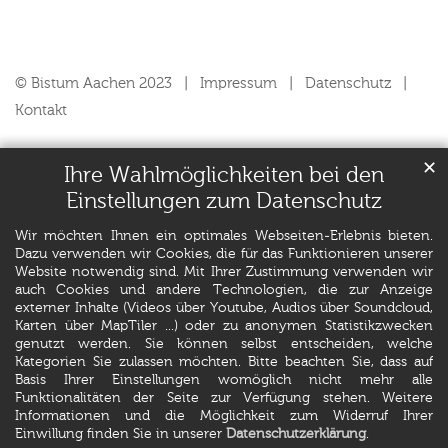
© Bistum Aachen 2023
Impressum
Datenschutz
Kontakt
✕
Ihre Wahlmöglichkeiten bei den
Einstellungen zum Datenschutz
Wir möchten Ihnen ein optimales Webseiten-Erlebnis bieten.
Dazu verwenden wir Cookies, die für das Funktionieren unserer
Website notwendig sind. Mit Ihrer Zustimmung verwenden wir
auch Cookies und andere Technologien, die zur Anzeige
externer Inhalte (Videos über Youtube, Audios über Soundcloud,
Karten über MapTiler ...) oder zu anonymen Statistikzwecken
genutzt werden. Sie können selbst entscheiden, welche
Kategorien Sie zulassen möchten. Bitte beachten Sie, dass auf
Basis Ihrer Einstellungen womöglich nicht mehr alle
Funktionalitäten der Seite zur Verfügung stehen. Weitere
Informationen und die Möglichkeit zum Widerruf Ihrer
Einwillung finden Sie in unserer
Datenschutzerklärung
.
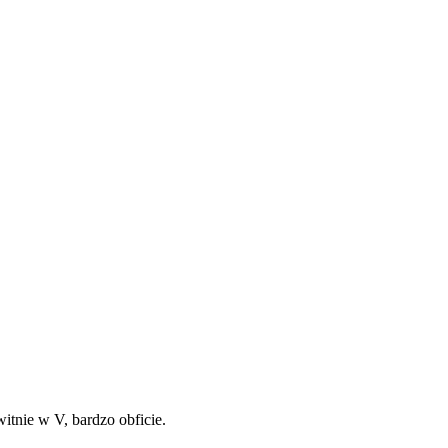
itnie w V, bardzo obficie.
==
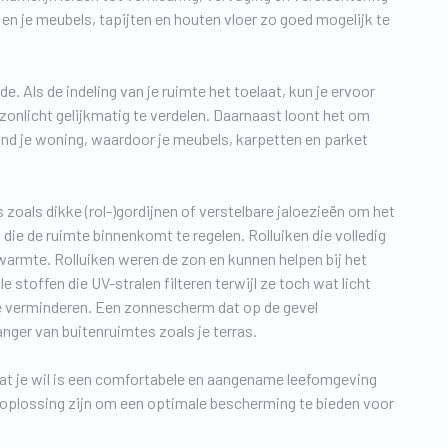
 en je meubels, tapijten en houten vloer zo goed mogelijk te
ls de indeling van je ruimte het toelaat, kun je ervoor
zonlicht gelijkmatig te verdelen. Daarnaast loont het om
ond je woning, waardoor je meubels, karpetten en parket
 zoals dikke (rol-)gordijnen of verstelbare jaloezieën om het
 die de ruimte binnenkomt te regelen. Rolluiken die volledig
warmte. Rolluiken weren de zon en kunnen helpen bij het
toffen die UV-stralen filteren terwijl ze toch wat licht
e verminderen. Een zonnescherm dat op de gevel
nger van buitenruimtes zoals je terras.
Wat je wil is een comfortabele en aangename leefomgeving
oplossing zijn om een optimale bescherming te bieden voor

- **TRY IT**
Quote the text of the listing from the line containing "en je meubels, tapijten" to the line containing "oplossing zijn om", including both of those lines.

- **PROBLEM SOLUTION**
 en je meubels, tapijten en houten vloer zo goed mogelijk te
ls de indeling van je ruimte het toelaat, kun je ervoor
zonlicht gelijkmatig te verdelen. Daarnaast loont het om
ond je woning, waardoor je meubels, karpetten en parket
 zoals dikke (rol-)gordijnen of verstelbare jaloezieën om het
 die de ruimte binnenkomt te regelen. Rolluiken die volledig
warmte. Rolluiken weren de zon en kunnen helpen bij het
toffen die UV-stralen filteren terwijl ze toch wat licht
e verminderen. Een zonnescherm dat op de gevel
nger van buitenruimtes zoals je terras.
Wat je wil is een comfortabele en aangename leefomgeving
oplossing zijn om een optimale bescherming te bieden voor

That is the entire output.